### Source document
___

An automated analyser is a medical laboratory instrument designed to measure different chemicals and other characteristics in a number of biological samples quickly, with minimal human assistance.

These measured properties of blood and other fluids may be useful in the diagnosis of disease.

Many methods of introducing samples into the analyser have been invented. This can involve placing test tubes of sample into racks, which can be moved along a track, or inserting tubes into circular carousels that rotate to make the sample available. Some analysers require samples to be transferred to sample cups. However, the effort to protect the health and safety of laboratory staff has prompted many manufacturers to develop analysers that feature closed tube sampling, preventing workers from direct exposure to samples.,

Samples can be processed singly, in batches, or continuously.

___

### Exercise requirements
A - Write out the passage on automated analyzers from "These measured properties" to "batches, or continuously.".
B - Condense the paragraph of the passage on automated analyzers that begins "Many methods of introducing samples" into a short list that keeps its main facts.
C - Name every way of processing samples that the passage on automated analyzers mentions.

Stored data:
___

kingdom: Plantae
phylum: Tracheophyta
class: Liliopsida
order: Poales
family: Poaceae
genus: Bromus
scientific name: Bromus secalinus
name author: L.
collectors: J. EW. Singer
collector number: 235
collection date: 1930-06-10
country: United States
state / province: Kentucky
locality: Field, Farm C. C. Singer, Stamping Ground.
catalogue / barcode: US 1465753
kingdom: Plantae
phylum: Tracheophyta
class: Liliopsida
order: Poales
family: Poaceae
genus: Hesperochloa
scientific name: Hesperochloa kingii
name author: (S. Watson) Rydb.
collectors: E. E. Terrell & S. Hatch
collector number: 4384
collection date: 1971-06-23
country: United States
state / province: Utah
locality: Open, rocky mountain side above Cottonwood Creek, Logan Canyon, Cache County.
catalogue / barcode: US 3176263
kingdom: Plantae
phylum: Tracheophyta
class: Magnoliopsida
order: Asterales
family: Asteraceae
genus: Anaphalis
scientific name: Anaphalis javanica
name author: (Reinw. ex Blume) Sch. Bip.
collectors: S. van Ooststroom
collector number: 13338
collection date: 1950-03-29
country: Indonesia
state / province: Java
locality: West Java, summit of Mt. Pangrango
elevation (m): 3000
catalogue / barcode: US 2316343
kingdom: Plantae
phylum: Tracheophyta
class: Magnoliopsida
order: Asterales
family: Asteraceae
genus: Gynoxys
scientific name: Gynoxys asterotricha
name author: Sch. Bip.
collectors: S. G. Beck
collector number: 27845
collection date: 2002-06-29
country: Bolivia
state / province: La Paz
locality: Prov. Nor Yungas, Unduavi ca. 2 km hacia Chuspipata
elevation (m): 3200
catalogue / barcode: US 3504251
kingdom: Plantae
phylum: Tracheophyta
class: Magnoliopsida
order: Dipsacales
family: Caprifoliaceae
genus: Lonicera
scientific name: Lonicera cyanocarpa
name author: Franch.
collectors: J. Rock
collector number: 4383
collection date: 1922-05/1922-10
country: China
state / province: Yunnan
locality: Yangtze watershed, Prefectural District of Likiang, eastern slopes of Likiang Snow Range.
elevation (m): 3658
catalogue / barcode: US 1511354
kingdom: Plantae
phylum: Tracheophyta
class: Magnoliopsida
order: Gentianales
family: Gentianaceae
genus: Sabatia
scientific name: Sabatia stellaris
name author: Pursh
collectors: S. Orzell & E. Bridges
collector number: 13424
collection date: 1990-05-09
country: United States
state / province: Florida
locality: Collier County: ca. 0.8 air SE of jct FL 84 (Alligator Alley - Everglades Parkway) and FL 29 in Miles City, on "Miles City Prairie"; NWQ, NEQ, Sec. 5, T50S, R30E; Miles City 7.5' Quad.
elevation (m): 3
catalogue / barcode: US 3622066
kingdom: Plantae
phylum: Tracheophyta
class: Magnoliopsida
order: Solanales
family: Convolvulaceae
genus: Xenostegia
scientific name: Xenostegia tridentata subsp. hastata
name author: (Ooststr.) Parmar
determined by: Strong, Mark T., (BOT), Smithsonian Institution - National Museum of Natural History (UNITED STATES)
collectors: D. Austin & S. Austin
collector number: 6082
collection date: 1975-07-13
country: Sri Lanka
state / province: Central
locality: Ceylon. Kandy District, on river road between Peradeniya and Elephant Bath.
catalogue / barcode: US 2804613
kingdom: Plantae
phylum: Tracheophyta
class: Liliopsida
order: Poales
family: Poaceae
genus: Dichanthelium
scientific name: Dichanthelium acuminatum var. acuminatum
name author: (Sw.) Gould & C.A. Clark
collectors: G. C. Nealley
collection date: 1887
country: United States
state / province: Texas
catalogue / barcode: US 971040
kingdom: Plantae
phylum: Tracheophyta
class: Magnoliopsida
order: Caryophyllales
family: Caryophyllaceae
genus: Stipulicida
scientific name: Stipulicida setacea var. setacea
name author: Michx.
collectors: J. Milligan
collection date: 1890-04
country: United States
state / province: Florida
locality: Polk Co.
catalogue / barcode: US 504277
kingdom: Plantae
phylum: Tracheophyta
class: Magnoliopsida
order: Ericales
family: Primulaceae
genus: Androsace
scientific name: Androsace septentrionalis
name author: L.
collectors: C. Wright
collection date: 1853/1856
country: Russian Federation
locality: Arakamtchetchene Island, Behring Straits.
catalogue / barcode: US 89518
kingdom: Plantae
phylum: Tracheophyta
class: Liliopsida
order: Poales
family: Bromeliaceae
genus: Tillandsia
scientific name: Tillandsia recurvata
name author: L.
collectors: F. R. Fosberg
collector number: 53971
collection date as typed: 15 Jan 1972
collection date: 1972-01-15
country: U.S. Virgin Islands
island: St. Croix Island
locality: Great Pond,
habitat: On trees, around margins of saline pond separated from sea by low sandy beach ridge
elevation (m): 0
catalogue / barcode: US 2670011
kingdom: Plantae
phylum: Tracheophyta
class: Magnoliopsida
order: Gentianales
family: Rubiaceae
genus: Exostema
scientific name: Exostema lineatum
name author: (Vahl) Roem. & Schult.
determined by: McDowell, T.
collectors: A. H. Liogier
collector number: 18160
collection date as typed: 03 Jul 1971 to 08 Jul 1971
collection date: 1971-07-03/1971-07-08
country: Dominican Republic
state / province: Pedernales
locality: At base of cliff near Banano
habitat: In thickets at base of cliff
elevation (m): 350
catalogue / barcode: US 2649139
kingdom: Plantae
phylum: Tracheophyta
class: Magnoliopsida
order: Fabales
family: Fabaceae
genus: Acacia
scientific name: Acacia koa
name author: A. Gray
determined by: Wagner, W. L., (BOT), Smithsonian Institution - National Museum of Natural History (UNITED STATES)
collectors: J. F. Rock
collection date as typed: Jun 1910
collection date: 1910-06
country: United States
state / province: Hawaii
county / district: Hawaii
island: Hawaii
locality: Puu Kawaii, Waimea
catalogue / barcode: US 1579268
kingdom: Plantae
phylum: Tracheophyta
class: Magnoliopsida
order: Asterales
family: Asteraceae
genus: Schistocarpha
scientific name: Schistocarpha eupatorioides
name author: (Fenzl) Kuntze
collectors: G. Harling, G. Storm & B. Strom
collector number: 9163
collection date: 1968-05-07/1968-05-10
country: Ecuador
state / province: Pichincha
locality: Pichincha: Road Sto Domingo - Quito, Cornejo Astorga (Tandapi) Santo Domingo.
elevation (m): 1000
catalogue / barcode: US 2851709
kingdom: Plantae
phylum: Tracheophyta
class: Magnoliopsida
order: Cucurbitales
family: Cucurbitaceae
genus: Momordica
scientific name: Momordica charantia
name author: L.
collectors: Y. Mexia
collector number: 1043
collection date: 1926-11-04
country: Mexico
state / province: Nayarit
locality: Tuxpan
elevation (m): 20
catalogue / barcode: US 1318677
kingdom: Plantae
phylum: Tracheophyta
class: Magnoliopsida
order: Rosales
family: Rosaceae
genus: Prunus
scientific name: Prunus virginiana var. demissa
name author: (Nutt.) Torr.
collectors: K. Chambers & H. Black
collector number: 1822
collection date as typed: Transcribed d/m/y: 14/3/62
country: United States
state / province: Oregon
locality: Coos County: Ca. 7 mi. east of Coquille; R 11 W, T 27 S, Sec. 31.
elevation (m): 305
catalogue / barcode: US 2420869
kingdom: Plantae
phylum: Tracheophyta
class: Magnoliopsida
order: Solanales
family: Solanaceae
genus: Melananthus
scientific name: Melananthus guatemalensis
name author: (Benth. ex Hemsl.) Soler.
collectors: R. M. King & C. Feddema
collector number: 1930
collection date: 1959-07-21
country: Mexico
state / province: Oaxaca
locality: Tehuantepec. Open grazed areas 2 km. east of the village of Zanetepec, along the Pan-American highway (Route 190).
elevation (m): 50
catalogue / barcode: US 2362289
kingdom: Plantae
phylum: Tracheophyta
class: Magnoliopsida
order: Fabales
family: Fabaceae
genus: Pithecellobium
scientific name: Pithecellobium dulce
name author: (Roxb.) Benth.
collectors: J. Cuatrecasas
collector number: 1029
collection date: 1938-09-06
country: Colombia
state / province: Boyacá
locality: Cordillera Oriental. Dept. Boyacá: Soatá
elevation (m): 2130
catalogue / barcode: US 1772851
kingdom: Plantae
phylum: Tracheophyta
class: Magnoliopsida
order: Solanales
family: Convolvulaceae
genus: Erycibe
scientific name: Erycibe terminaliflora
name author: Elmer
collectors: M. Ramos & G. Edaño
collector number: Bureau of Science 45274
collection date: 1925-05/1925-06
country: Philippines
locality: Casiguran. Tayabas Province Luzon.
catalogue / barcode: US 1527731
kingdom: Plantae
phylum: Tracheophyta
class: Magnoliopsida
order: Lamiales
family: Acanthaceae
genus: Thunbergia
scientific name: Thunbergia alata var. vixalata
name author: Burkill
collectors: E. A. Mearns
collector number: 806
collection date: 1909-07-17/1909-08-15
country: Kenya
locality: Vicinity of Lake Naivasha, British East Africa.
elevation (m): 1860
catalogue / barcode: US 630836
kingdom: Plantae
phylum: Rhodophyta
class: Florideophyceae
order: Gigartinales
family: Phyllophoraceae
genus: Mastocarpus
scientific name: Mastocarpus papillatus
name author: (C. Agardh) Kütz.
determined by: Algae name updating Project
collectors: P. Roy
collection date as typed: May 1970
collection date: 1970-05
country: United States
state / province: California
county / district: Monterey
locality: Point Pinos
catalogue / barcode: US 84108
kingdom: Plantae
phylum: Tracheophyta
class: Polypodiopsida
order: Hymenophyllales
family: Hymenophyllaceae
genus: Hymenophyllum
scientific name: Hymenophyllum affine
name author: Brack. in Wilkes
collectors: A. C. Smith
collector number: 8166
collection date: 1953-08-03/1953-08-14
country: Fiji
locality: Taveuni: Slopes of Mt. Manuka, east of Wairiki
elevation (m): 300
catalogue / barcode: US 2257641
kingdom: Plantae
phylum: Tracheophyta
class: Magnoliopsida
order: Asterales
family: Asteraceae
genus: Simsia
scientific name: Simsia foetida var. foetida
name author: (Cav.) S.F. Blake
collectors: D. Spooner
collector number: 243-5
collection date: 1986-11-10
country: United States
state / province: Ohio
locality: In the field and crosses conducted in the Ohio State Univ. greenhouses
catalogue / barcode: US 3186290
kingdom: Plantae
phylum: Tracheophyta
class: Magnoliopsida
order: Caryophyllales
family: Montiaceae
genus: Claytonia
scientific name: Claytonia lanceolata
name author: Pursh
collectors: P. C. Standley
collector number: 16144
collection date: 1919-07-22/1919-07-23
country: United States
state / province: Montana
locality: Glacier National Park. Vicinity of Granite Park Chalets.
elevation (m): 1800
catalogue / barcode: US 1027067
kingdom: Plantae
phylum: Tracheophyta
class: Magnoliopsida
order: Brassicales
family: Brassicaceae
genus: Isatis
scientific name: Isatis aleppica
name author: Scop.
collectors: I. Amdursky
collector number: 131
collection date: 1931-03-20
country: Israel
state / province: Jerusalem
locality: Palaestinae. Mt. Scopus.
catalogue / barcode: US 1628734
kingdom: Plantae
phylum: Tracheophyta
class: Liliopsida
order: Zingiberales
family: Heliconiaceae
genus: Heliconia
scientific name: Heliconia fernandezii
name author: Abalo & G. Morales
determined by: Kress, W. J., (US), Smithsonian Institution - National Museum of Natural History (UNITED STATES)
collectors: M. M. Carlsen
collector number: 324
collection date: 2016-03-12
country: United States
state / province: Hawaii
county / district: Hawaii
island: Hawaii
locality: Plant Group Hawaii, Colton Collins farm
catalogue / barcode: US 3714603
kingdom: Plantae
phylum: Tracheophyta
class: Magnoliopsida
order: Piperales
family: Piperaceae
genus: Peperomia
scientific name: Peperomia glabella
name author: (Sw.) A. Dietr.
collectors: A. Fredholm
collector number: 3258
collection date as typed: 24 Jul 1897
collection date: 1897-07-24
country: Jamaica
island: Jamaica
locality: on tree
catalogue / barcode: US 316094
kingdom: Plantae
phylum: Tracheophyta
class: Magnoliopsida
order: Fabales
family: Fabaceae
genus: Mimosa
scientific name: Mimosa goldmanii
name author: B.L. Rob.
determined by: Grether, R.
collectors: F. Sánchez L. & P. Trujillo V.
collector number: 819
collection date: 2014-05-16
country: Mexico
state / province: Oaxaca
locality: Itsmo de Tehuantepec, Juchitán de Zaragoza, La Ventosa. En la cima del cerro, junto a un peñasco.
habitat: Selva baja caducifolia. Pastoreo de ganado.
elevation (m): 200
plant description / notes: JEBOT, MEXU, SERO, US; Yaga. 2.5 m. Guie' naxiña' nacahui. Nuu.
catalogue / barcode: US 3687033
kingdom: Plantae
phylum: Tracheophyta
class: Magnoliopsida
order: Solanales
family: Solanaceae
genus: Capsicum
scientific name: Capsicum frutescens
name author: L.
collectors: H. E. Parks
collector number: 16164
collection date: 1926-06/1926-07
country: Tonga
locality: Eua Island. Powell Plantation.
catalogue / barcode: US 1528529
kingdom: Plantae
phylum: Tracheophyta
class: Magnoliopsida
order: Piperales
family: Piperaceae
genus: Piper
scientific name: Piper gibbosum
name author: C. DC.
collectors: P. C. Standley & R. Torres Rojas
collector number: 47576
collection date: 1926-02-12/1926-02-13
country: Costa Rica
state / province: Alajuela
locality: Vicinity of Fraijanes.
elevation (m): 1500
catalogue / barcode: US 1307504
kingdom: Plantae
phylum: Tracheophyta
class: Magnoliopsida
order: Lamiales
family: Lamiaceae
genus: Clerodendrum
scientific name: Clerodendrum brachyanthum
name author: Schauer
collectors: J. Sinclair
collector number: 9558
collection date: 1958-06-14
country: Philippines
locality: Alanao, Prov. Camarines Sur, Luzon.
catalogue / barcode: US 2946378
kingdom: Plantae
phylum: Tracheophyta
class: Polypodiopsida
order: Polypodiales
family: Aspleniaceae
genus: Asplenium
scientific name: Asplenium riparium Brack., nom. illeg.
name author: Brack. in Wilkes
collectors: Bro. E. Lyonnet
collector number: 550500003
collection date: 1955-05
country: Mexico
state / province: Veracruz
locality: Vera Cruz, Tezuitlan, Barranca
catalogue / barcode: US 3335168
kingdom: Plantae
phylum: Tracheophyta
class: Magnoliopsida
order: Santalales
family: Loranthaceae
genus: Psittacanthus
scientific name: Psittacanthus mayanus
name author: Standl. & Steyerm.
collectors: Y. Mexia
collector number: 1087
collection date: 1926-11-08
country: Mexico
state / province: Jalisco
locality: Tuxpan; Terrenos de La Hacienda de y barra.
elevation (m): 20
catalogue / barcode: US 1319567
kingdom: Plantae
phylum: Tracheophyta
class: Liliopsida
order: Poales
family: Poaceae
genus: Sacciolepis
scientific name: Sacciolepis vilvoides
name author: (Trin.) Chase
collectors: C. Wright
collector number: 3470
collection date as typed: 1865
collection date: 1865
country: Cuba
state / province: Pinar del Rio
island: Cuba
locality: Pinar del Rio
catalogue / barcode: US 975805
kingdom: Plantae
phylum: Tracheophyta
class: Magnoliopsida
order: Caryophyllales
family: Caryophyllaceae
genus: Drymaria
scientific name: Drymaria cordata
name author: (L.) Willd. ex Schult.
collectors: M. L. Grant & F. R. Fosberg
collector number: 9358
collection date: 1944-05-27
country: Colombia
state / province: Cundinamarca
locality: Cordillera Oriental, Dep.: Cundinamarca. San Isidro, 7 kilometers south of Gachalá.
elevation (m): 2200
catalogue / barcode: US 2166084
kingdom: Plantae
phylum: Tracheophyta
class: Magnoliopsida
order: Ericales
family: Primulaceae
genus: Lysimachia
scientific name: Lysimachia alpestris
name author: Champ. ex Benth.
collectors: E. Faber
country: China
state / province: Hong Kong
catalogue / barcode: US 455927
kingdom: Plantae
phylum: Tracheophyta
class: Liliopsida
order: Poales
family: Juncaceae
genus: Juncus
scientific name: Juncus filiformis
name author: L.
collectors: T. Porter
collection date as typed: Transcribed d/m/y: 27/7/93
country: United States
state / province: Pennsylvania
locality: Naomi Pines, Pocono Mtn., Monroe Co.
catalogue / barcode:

___

### Answers
A -
These measured properties of blood and other fluids may be useful in the diagnosis of disease.

Many methods of introducing samples into the analyser have been invented. This can involve placing test tubes of sample into racks, which can be moved along a track, or inserting tubes into circular carousels that rotate to make the sample available. Some analysers require samples to be transferred to sample cups. However, the effort to protect the health and safety of laboratory staff has prompted many manufacturers to develop analysers that feature closed tube sampling, preventing workers from direct exposure to samples.,

Samples can be processed singly, in batches, or continuously.

B -
- Many methods of introducing samples into the analyser have been invented.
- Test tubes can be placed in racks that move along a track.
- Tubes can be inserted into circular carousels that rotate to make the sample available.
- Some analysers require samples to be transferred to sample cups.
- To protect laboratory staff, many manufacturers have developed analysers with closed tube sampling, which prevents direct exposure to samples.

C -
- Singly
- In batches
- Continuously